Make a numbered list of the lines in the items below, from the line containing "Group B (rows 14–26)" through the end of the items. Leave out the blank lines.

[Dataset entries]
↓

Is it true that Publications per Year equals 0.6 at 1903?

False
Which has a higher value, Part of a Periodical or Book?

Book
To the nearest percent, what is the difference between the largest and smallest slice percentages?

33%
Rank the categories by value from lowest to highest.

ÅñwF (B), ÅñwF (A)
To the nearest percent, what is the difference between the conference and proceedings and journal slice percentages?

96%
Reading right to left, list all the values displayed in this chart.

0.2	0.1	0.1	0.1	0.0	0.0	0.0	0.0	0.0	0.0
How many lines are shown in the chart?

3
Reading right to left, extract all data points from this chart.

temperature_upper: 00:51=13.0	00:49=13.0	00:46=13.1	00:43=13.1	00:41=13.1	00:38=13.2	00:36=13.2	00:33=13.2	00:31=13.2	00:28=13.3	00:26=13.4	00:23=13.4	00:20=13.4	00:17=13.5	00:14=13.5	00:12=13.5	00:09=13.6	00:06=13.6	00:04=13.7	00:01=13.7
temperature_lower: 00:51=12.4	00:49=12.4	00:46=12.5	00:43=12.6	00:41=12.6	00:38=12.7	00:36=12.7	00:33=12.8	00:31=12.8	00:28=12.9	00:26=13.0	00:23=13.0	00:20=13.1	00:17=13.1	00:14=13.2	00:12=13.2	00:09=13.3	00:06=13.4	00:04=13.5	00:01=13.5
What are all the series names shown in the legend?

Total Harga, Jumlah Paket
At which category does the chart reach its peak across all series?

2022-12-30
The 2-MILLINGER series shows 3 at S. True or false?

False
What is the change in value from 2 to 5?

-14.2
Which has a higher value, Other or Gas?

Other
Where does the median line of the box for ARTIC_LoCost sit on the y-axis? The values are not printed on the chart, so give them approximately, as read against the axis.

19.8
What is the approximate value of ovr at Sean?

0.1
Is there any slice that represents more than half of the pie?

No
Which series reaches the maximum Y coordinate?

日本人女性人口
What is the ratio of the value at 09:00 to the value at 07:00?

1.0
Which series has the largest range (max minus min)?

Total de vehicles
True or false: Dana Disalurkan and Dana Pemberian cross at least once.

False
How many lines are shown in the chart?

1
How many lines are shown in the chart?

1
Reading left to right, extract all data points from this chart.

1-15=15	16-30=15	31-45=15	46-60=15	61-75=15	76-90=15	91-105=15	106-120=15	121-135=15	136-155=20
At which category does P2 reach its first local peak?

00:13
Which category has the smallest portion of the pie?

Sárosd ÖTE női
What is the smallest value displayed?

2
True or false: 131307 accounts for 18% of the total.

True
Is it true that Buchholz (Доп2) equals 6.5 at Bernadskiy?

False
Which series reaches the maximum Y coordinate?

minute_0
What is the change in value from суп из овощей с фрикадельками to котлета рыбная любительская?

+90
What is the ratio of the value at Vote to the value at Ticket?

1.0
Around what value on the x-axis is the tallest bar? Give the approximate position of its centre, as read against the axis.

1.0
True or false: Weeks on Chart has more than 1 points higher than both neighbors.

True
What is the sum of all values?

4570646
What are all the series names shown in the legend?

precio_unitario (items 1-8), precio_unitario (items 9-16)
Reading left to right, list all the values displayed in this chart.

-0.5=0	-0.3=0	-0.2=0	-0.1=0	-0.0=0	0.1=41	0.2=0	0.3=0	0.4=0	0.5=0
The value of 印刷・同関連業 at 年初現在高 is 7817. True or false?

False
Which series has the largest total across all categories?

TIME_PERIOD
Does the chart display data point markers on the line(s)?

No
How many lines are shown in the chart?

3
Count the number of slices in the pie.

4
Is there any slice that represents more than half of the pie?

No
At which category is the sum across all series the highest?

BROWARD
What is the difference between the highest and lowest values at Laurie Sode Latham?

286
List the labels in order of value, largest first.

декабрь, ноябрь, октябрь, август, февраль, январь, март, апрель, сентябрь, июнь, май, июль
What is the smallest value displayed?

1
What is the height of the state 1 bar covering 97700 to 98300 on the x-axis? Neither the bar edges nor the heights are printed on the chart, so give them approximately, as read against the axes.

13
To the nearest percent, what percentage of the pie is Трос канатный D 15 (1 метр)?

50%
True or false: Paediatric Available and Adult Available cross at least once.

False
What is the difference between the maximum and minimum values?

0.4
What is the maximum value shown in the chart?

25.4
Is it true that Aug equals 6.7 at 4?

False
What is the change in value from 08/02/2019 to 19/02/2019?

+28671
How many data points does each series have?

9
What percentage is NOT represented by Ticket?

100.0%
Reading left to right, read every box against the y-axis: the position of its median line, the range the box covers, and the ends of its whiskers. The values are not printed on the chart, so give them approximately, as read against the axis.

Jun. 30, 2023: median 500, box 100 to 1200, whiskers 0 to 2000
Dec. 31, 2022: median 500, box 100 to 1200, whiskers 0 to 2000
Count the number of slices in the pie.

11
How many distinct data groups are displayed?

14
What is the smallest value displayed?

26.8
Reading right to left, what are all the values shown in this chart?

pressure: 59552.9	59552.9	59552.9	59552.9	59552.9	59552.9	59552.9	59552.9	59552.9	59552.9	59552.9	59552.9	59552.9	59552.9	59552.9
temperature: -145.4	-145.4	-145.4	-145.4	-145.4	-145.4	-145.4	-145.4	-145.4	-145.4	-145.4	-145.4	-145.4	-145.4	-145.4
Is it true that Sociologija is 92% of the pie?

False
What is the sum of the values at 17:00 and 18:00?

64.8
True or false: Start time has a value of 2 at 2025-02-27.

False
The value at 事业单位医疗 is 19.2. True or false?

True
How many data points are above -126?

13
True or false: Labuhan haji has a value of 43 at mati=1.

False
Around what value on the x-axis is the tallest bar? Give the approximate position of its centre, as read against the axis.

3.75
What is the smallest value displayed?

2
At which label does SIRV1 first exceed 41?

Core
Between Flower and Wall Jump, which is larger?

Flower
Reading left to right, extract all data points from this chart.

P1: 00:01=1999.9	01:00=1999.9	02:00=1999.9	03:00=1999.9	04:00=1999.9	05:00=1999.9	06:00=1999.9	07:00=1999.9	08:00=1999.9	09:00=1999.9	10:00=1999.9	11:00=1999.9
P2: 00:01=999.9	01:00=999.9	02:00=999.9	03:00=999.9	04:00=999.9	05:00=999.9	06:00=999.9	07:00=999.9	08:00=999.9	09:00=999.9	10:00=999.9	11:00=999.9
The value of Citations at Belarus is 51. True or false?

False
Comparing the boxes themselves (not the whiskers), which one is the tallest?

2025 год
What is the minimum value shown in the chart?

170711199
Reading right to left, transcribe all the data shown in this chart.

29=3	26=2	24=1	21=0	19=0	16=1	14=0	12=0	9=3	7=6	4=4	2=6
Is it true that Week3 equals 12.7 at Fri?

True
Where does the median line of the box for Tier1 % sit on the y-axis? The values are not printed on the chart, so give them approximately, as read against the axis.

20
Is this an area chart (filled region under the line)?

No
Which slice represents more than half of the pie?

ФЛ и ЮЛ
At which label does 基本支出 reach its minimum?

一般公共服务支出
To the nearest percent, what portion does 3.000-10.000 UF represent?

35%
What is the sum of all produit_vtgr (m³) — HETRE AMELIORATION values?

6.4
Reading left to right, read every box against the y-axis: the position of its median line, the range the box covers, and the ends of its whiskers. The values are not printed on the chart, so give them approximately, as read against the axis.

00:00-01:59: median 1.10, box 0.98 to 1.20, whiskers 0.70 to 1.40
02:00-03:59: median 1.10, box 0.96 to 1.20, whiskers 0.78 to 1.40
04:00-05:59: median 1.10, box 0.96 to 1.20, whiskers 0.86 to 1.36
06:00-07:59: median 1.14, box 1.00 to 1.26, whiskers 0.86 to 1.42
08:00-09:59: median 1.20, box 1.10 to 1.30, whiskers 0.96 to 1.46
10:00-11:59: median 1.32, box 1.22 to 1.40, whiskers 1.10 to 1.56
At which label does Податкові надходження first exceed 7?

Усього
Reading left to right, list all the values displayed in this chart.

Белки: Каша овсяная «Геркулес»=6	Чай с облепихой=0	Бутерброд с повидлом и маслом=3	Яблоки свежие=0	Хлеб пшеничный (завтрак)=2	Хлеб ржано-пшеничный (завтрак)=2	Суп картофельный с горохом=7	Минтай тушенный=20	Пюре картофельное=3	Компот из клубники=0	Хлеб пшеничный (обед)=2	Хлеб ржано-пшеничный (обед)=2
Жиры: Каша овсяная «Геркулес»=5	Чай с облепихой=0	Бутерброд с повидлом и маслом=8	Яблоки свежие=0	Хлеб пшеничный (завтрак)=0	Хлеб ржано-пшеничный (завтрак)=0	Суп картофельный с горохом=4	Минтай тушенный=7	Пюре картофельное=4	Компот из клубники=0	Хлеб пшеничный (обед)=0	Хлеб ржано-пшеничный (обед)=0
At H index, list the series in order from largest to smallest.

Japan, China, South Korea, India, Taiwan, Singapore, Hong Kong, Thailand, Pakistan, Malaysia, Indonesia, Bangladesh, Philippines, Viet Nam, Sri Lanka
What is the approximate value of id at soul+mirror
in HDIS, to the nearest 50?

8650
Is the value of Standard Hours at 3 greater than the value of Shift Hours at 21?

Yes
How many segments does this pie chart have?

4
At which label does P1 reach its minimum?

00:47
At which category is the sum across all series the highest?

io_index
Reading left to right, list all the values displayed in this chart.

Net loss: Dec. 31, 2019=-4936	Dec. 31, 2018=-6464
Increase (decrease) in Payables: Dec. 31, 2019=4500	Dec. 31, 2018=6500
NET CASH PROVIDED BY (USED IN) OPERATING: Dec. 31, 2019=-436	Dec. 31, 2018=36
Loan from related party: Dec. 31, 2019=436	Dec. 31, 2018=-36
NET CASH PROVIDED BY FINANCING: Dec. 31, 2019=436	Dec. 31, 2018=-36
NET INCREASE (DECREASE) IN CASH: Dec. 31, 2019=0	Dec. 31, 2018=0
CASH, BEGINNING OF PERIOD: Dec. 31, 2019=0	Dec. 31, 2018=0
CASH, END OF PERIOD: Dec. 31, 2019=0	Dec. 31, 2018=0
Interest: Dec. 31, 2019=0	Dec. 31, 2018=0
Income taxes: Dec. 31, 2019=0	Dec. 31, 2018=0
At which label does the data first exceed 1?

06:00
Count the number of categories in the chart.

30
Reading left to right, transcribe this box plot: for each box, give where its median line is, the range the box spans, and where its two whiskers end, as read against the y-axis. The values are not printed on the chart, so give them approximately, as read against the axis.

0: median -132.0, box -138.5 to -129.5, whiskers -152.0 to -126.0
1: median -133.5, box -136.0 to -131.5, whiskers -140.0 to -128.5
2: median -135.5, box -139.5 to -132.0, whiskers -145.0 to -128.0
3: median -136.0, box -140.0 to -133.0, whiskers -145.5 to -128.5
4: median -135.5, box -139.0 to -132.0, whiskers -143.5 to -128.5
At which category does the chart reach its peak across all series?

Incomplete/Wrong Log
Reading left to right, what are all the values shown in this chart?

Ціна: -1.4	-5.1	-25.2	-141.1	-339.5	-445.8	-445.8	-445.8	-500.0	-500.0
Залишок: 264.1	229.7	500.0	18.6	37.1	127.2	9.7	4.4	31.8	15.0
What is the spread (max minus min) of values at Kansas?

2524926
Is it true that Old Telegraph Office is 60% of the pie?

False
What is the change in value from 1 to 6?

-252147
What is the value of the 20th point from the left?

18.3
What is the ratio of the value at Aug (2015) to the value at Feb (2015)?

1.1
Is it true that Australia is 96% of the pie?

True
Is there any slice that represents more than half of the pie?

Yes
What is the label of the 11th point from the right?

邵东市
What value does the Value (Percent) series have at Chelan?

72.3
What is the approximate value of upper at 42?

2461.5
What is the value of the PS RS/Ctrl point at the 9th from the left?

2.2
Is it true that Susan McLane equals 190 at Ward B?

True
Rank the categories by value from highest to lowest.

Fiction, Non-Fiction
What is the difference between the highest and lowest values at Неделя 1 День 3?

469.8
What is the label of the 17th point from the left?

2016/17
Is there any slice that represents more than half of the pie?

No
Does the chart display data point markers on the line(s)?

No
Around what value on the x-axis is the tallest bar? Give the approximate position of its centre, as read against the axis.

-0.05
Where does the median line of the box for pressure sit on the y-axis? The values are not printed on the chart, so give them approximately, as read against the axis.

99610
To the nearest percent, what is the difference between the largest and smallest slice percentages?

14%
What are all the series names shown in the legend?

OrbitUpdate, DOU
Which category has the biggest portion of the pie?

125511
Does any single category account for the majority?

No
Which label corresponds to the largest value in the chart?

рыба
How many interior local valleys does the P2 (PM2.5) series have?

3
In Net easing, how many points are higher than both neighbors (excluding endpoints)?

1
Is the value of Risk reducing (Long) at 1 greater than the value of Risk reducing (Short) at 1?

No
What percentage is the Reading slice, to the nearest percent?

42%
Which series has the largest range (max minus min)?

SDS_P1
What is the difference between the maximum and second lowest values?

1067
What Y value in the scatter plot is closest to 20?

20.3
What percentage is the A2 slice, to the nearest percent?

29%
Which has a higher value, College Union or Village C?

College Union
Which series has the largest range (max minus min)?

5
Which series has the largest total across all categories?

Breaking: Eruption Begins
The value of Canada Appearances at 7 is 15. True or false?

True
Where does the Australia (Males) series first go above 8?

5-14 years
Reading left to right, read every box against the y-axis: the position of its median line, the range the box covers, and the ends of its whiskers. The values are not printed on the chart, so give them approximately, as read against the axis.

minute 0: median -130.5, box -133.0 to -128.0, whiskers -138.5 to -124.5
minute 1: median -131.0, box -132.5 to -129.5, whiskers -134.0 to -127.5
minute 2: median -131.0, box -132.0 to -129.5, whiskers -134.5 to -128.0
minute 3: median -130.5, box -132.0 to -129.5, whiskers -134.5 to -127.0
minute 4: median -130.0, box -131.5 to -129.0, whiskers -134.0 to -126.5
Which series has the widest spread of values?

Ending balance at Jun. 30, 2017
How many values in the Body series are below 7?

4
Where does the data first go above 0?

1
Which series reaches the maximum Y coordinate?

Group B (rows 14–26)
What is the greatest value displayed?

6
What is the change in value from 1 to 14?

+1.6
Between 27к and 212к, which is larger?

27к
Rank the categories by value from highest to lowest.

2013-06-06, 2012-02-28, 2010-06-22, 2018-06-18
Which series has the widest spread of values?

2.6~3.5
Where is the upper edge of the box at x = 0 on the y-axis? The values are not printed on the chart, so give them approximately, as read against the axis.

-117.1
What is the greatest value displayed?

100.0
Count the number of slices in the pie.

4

↑

## [Reply to the task]
1. Group B (rows 14–26)
2. What is the greatest value displayed?
3. 6
4. What is the change in value from 1 to 14?
5. +1.6
6. Between 27к and 212к, which is larger?
7. 27к
8. Rank the categories by value from highest to lowest.
9. 2013-06-06, 2012-02-28, 2010-06-22, 2018-06-18
10. Which series has the widest spread of values?
11. 2.6~3.5
12. Where is the upper edge of the box at x = 0 on the y-axis? The values are not printed on the chart, so give them approximately, as read against the axis.
13. -117.1
14. What is the greatest value displayed?
15. 100.0
16. Count the number of slices in the pie.
17. 4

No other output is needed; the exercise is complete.